I finally gave up and realized that premade campaigns were the best route and tailor it to my own tastes. First I did Planescape, then Ravenloft, then I found my pot o' gold at the end of the rainbow...and it ended right on the Forgotten Realms. I really like Eberron, too, but I have no time to DM that setting. I'd love to play in it, though.

And you don't need a whole book to help someone make a homebrew game. The DMG, DMG2, and all splatbooks helps you do that. They give guidelines AND inspiration to do that.

So, yeah, screw homebrew. Premade is the way to go in this day and age.

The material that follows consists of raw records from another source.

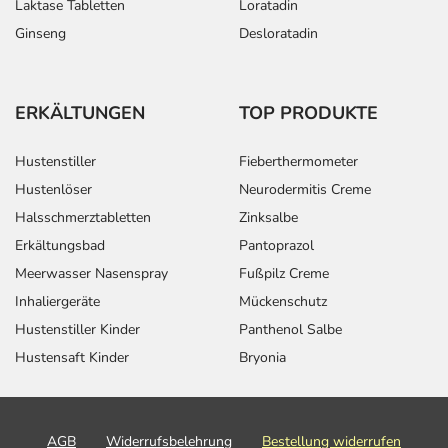
Laktase Tabletten
Loratadin
Ginseng
Desloratadin
ERKÄLTUNGEN
TOP PRODUKTE
Hustenstiller
Fieberthermometer
Hustenlöser
Neurodermitis Creme
Halsschmerztabletten
Zinksalbe
Erkältungsbad
Pantoprazol
Meerwasser Nasenspray
Fußpilz Creme
Inhaliergeräte
Mückenschutz
Hustenstiller Kinder
Panthenol Salbe
Hustensaft Kinder
Bryonia
AGB
Widerrufsbelehrung
Bestellung widerrufen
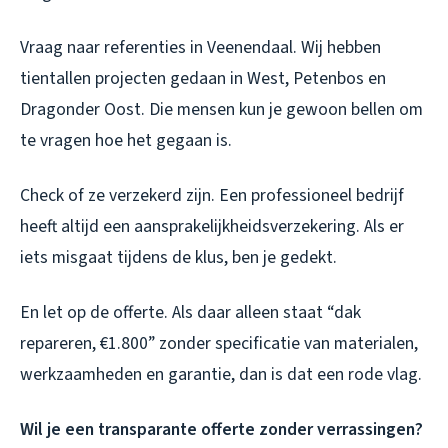
Vraag naar referenties in Veenendaal. Wij hebben
tientallen projecten gedaan in West, Petenbos en
Dragonder Oost. Die mensen kun je gewoon bellen om
te vragen hoe het gegaan is.
Check of ze verzekerd zijn. Een professioneel bedrijf
heeft altijd een aansprakelijkheidsverzekering. Als er
iets misgaat tijdens de klus, ben je gedekt.
En let op de offerte. Als daar alleen staat “dak
repareren, €1.800” zonder specificatie van materialen,
werkzaamheden en garantie, dan is dat een rode vlag.
Wil je een transparante offerte zonder verrassingen?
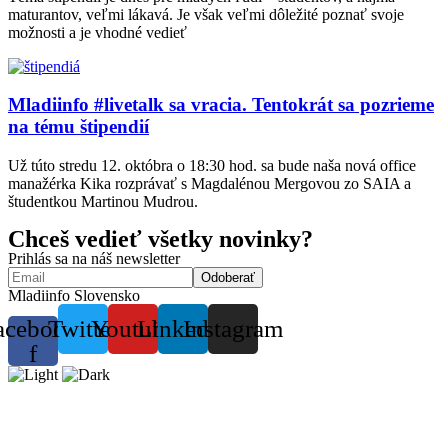
maturantov, veľmi lákavá. Je však veľmi dôležité poznať svoje
možnosti a je vhodné vedieť
Mladiinfo #livetalk sa vracia. Tentokrát sa pozrieme
na tému štipendií
Už túto stredu 12. októbra o 18:30 hod. sa bude naša nová office
manažérka Kika rozprávať s Magdalénou Mergovou zo SAIA a
študentkou Martinou Mudrou.
Chceš vedieť všetky novinky?
Prihlás sa na náš newsletter
Mladiinfo Slovensko
acebook-
Twitter
Youtube
Linkedin
Instagram
f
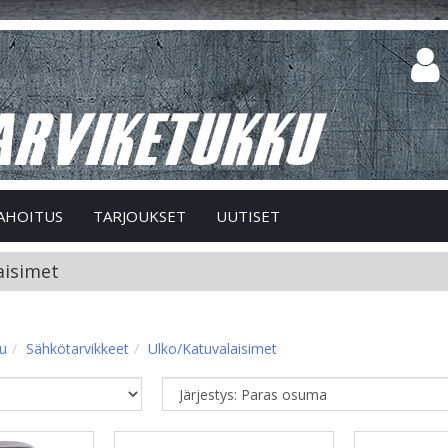
AHOITUS
TARJOUKSET
UUTISET
aisimet
vu
Sähkötarvikkeet
Ulko/Katuvalaisimet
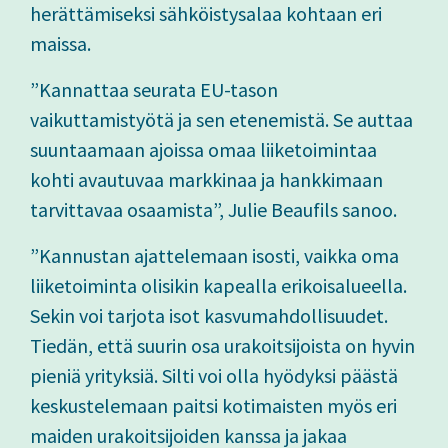
herättämiseksi sähköistysalaa kohtaan eri
maissa.
”Kannattaa seurata EU-tason
vaikuttamistyötä ja sen etenemistä. Se auttaa
suuntaamaan ajoissa omaa liiketoimintaa
kohti avautuvaa markkinaa ja hankkimaan
tarvittavaa osaamista”, Julie Beaufils sanoo.
”Kannustan ajattelemaan isosti, vaikka oma
liiketoiminta olisikin kapealla erikoisalueella.
Sekin voi tarjota isot kasvumahdollisuudet.
Tiedän, että suurin osa urakoitsijoista on hyvin
pieniä yrityksiä. Silti voi olla hyödyksi päästä
keskustelemaan paitsi kotimaisten myös eri
maiden urakoitsijoiden kanssa ja jakaa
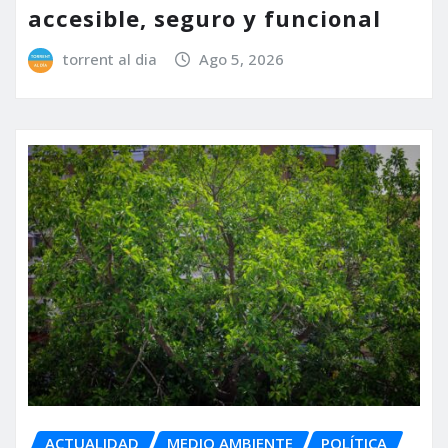
accesible, seguro y funcional
torrent al dia
Ago 5, 2026
ACTUALIDAD
MEDIO AMBIENTE
POLÍTICA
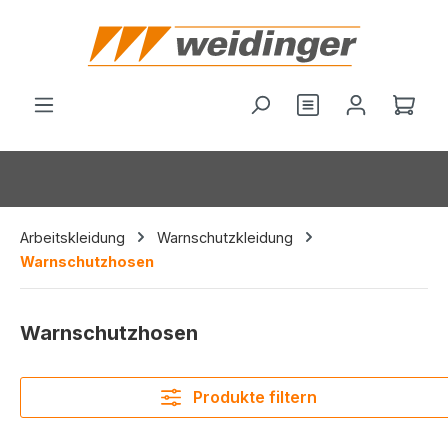
alt springen
Du hast 0 Produ
Ware
Arbeitskleidung
Warnschutzkleidung
Warnschutzhosen
Warnschutzhosen
Produkte filtern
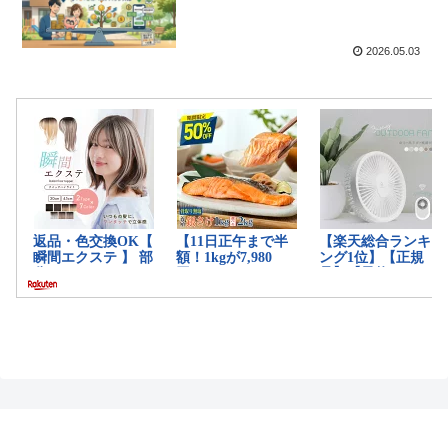
2026.05.03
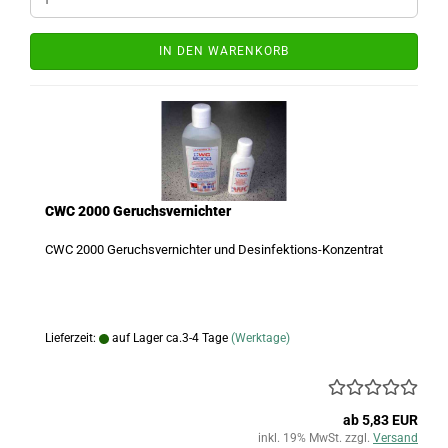
IN DEN WARENKORB
CWC 2000 Geruchsvernichter
CWC 2000 Geruchsvernichter und Desinfektions-Konzentrat
Lieferzeit:
auf Lager ca.3-4 Tage
(Werktage)
ab 5,83 EUR
inkl. 19% MwSt. zzgl.
Versand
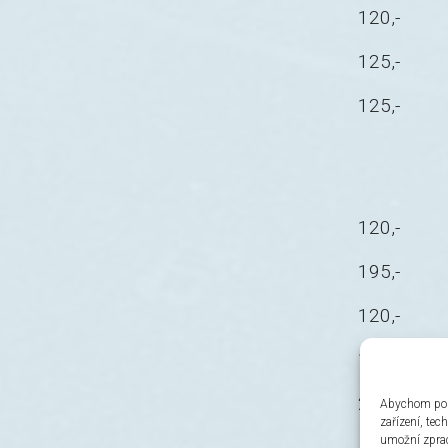
120,-
125,-
125,-
120,-
195,-
120,-
120,-
210,-
Abychom posk
zařízení, te
umožní zprac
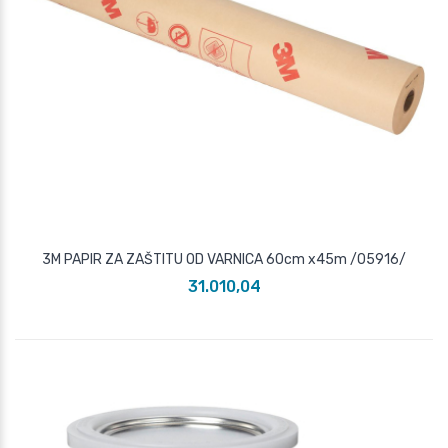
3M PAPIR ZA ZAŠTITU OD VARNICA 60cm x45m /05916/
31.010,04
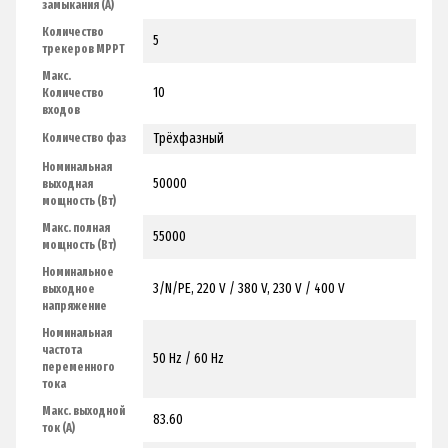
замыкания (А)
Количество
5
трекеров MPPТ
Макс.
10
Количество
входов
Трёхфазный
Количество фаз
Номинальная
50000
выходная
мощность (Вт)
Макс. полная
55000
мощность (Вт)
Номинальное
3/N/PE, 220 V / 380 V, 230 V / 400 V
выходное
напряжение
Номинальная
частота
50 Hz / 60 Hz
переменного
тока
Макс. выходной
83.60
ток (А)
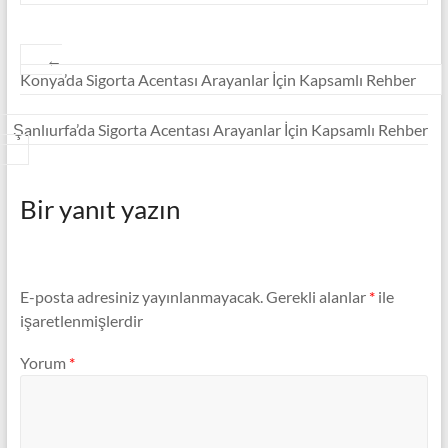
←
Konya’da Sigorta Acentası Arayanlar İçin Kapsamlı Rehber
Şanlıurfa’da Sigorta Acentası Arayanlar İçin Kapsamlı Rehber
→
Bir yanıt yazın
E-posta adresiniz yayınlanmayacak.
Gerekli alanlar
*
ile
işaretlenmişlerdir
Yorum
*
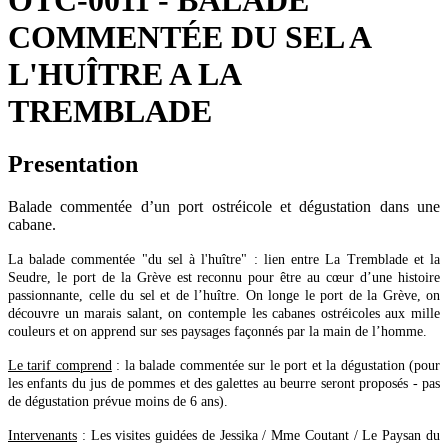
OTC-0011 - BALADE
COMMENTÉE DU SEL A
L'HUÎTRE A LA
TREMBLADE
Presentation
Balade commentée d’un port ostréicole et dégustation dans une
cabane.
La balade commentée "du sel à l'huître" : lien entre La Tremblade et la
Seudre, le port de la Grève est reconnu pour être au cœur d’une histoire
passionnante, celle du sel et de l’huître. On longe le port de la Grève, on
découvre un marais salant, on contemple les cabanes ostréicoles aux mille
couleurs et on apprend sur ses paysages façonnés par la main de l’homme.
Le tarif comprend
: la balade commentée sur le port et la dégustation (pour
les enfants du jus de pommes et des galettes au beurre seront proposés - pas
de dégustation prévue moins de 6 ans).
Intervenants
: Les visites guidées de Jessika / Mme Coutant / Le Paysan du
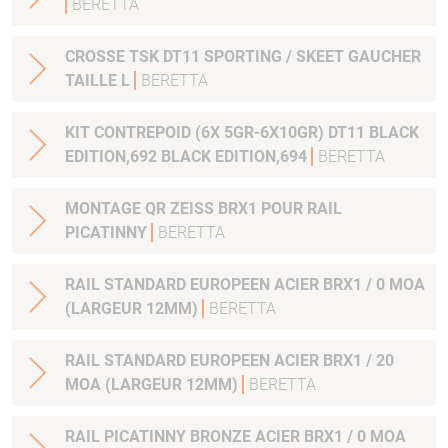
BERETTA
CROSSE TSK DT11 SPORTING / SKEET GAUCHER
TAILLE L
BERETTA
KIT CONTREPOID (6X 5GR-6X10GR) DT11 BLACK
EDITION,692 BLACK EDITION,694
BERETTA
MONTAGE QR ZEISS BRX1 POUR RAIL
PICATINNY
BERETTA
RAIL STANDARD EUROPEEN ACIER BRX1 / 0 MOA
(LARGEUR 12MM)
BERETTA
RAIL STANDARD EUROPEEN ACIER BRX1 / 20
MOA (LARGEUR 12MM)
BERETTA
RAIL PICATINNY BRONZE ACIER BRX1 / 0 MOA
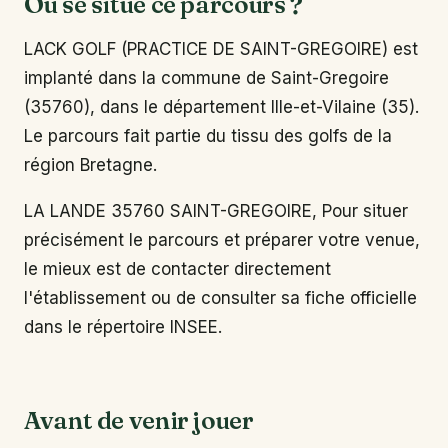
Où se situe ce parcours ?
LACK GOLF (PRACTICE DE SAINT-GREGOIRE) est
implanté dans la commune de Saint-Gregoire
(35760), dans le département Ille-et-Vilaine (35).
Le parcours fait partie du tissu des golfs de la
région Bretagne.
LA LANDE 35760 SAINT-GREGOIRE, Pour situer
précisément le parcours et préparer votre venue,
le mieux est de contacter directement
l'établissement ou de consulter sa fiche officielle
dans le répertoire INSEE.
Avant de venir jouer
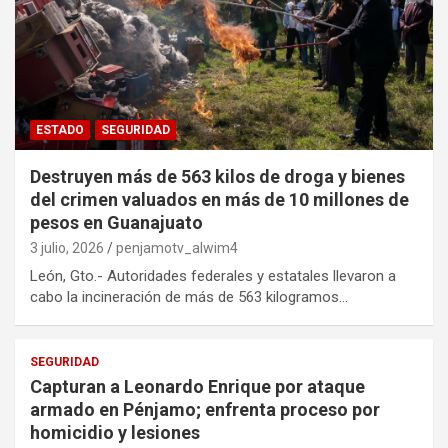
ESTADO
SEGURIDAD
Destruyen más de 563 kilos de droga y bienes
del crimen valuados en más de 10 millones de
pesos en Guanajuato
3 julio, 2026
penjamotv_alwim4
León, Gto.- Autoridades federales y estatales llevaron a
cabo la incineración de más de 563 kilogramos…
SEGURIDAD
Capturan a Leonardo Enrique por ataque
armado en Pénjamo; enfrenta proceso por
homicidio y lesiones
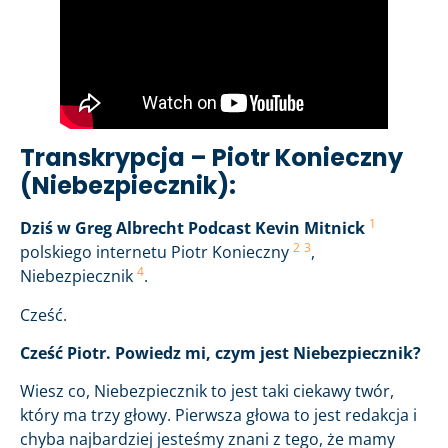
Transkrypcja – Piotr Konieczny
(Niebezpiecznik):
1
Dziś w Greg Albrecht Podcast Kevin Mitnick
2
3
polskiego internetu Piotr Konieczny
,
4
Niebezpiecznik
.
Cześć.
Cześć Piotr. Powiedz mi, czym jest Niebezpiecznik?
Wiesz co, Niebezpiecznik to jest taki ciekawy twór,
który ma trzy głowy. Pierwsza głowa to jest redakcja i
chyba najbardziej jesteśmy znani z tego, że mamy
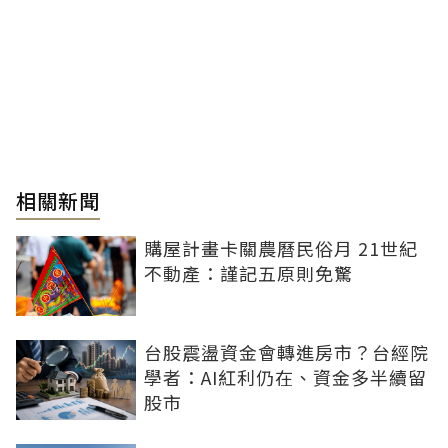
相關新聞
購屋計畫卡關農曆民俗月 21世紀
不動產：謹記五原則免驚
台股震盪資金會轉進房市？台經院
學者：AI紅利仍在、資金多半續留
股市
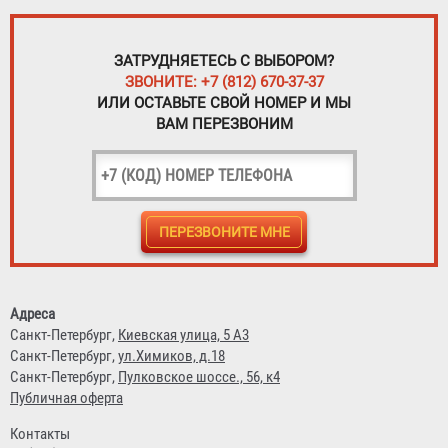
ЗАТРУДНЯЕТЕСЬ С ВЫБОРОМ?
ЗВОНИТЕ: +7 (812) 670-37-37
ИЛИ ОСТАВЬТЕ СВОЙ НОМЕР И МЫ
ВАМ ПЕРЕЗВОНИМ
Адреса
Санкт-Петербург,
Киевская улица, 5 А3
Санкт-Петербург,
ул.Химиков, д.18
Санкт-Петербург,
Пулковское шоссе., 56, к4
Публичная оферта
Контакты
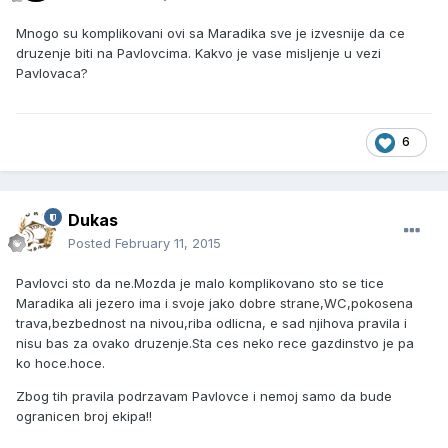
Mnogo su komplikovani ovi sa Maradika sve je izvesnije da ce
druzenje biti na Pavlovcima. Kakvo je vase misljenje u vezi
Pavlovaca?
6
Dukas
Posted
February 11, 2015
Pavlovci sto da ne.Mozda je malo komplikovano sto se tice
Maradika ali jezero ima i svoje jako dobre strane,WC,pokosena
trava,bezbednost na nivou,riba odlicna, e sad njihova pravila i
nisu bas za ovako druzenje.Sta ces neko rece gazdinstvo je pa
ko hoce.hoce.
Zbog tih pravila podrzavam Pavlovce i nemoj samo da bude
ogranicen broj ekipa!!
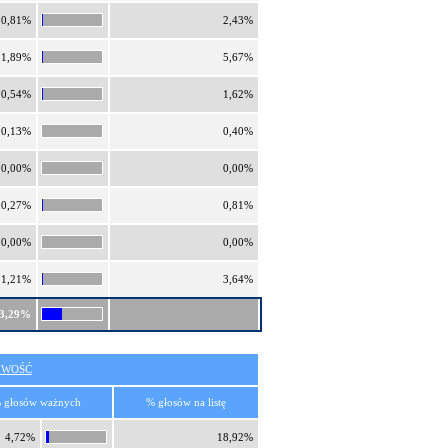
0,81%
2,43%
1,89%
5,67%
0,54%
1,62%
0,13%
0,40%
0,00%
0,00%
0,27%
0,81%
0,00%
0,00%
1,21%
3,64%
3,29%
IWOŚĆ
 głosów ważnych
% głosów na listę
4,72%
18,92%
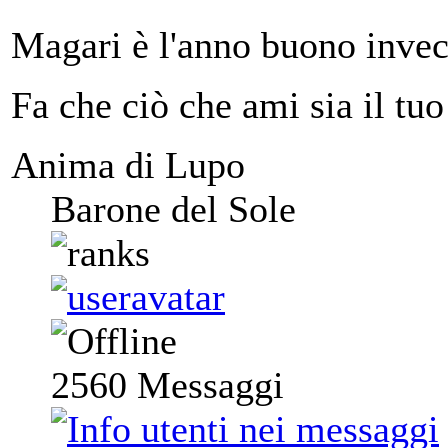
Magari è l'anno buono invec
Fa che ciò che ami sia il tuo
Anima di Lupo
Barone del Sole
2560
Messaggi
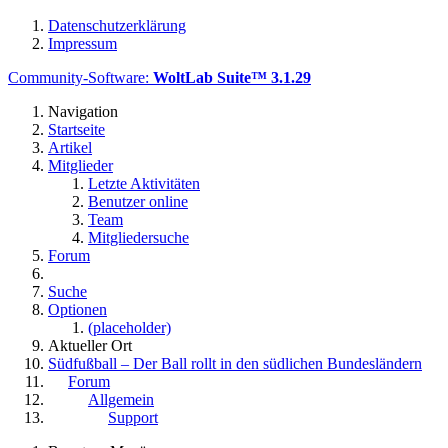
Datenschutzerklärung
Impressum
Community-Software:
WoltLab Suite™ 3.1.29
Navigation
Startseite
Artikel
Mitglieder
Letzte Aktivitäten
Benutzer online
Team
Mitgliedersuche
Forum
Suche
Optionen
(placeholder)
Aktueller Ort
Südfußball – Der Ball rollt in den südlichen Bundesländern
Forum
Allgemein
Support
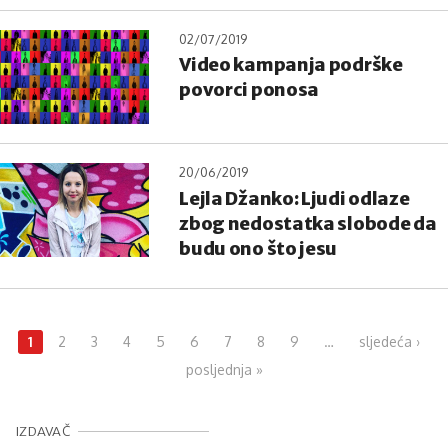
02/07/2019
Video kampanja podrške
povorci ponosa
20/06/2019
Lejla Džanko: Ljudi odlaze
zbog nedostatka slobode da
budu ono što jesu
Pages
1
2
3
4
5
6
7
8
9
…
sljedeća ›
posljednja »
IZDAVAČ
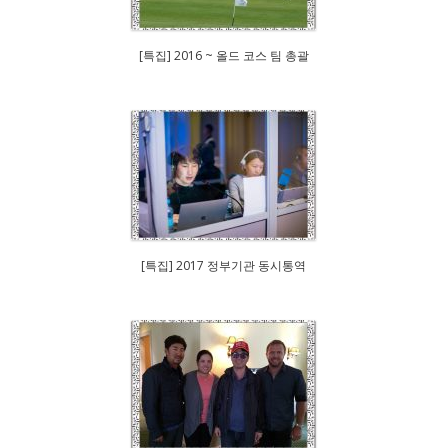
[특집] 2016 ~ 올드 코스 팀 총괄
[특집] 2017 정부기관 동시통역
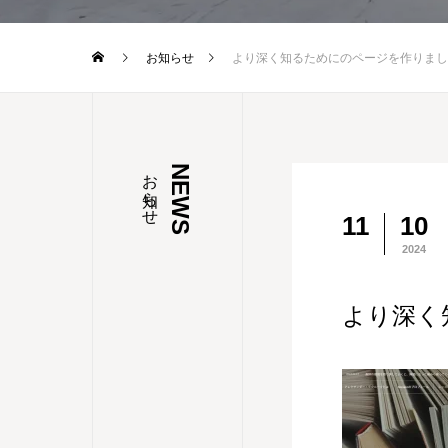
お知らせ
より深く知るためにのページを作りまし
お知らせ
NEWS
11
10
2024
より深く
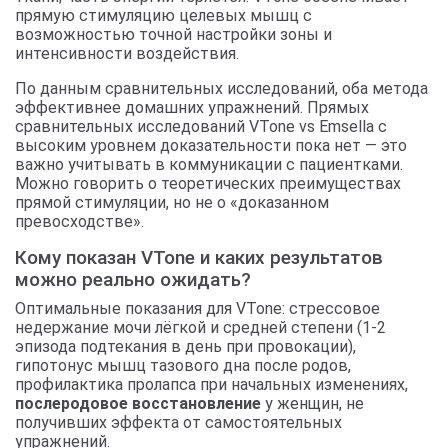
прямую стимуляцию целевых мышц с
возможностью точной настройки зоны и
интенсивности воздействия.
По данным сравнительных исследований, оба метода
эффективнее домашних упражнений. Прямых
сравнительных исследований VTone vs Emsella с
высоким уровнем доказательности пока нет — это
важно учитывать в коммуникации с пациентками.
Можно говорить о теоретических преимуществах
прямой стимуляции, но не о «доказанном
превосходстве».
Кому показан VTone и каких результатов
можно реально ожидать?
Оптимальные показания для VTone: стрессовое
недержание мочи лёгкой и средней степени (1-2
эпизода подтекания в день при провокации),
гипотонус мышц тазового дна после родов,
профилактика пролапса при начальных изменениях,
послеродовое восстановление
у женщин, не
получивших эффекта от самостоятельных
упражнений.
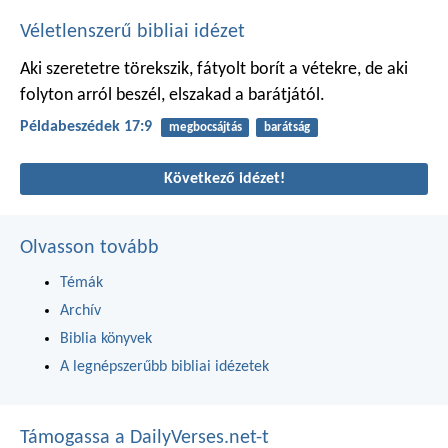
Véletlenszerű bibliai idézet
Aki szeretetre törekszik,
fátyolt borít a vétekre,
de aki
folyton arról beszél,
elszakad a barátjától.
Példabeszédek 17:9
megbocsájtás
barátság
Következő idézet!
Olvasson tovább
Témák
Archív
Biblia könyvek
A legnépszerűbb bibliai idézetek
Támogassa a DailyVerses.net-t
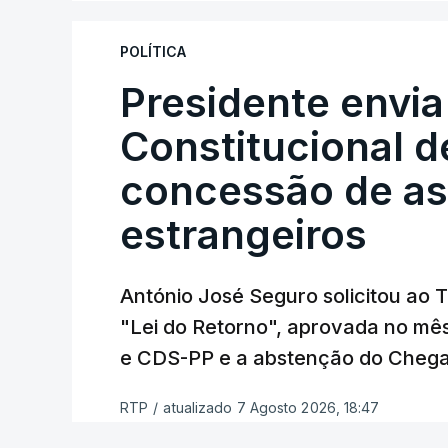
"Sempre que seja possível reduzir burocr
os apoios chegam a quem mais necessit
POLÍTICA
certa", argumenta o Presidente da Repúb
Presidente envia
Constitucional d
Assegurar que "ninguém é p
concessão de asi
estrangeiros
O Preisdente deixa, no entanto, deixa al
"deve ter como primeiro critério a p
de simplificação pode traduzir-se num
António José Seguro solicitou ao 
"Lei do Retorno", aprovada no mê
António José Seguro vinca que se
deve
e CDS-PP e a abstenção do Chega
face à situação de que hoje beneficia
situações "de maior fragilidade", como 
RTP
/
atualizado 7 Agosto 2026, 18:47
ou pessoas com deficiência.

Wow, I couldn't disagree more. Homebrew settings are the only way to go IMO. While publsihed settings are ok to mine for ideas, a homebrew setting the DM has created is that DMs world- he knows it inside and out, the nuances, cultures, politics, history, and metphysical events that shaped it. For me, trying to make a published setting feel alive to me is WAY more work than just making something from scratch, especially in the case of FR where you have players who are dogmatic about Realms canon. I've run and played in FR, Greyhawk, Al Quadim, and Dark Sun, and while each world has some cool elements, none of them ever came alive for me as a DM or player like a homebrew setting. DMs are much more enthusiastic about their own settings, and put a lot more thought into the events of a session than DMs who run premade settings IMO. Plus, I know when I run a published setting, I feel somewhat constrained by the previously published sourcebooks, wondering if this would fit here, or if that element matches the theme of the world and makes logical sense in it.

The only published settings I really feel are worth the effort are ones that take place in the real world or some variant of it (Kult, Call of Cthulhu, or Deadlands for example), a fantasy setting that offers something REALLY different (Iron Kingdoms or Warhammer FRP), or sci-fi settings that have a cool hook (Fading Suns, Dune). But for almost all fantasy I vastly prefer to homebrew to give the setting something different. So for my money I agree with Diaglo- give DMs a set of toolkits to use to homebrew their settings- something along of the lines of Magical Medieval Societies: Western Europe.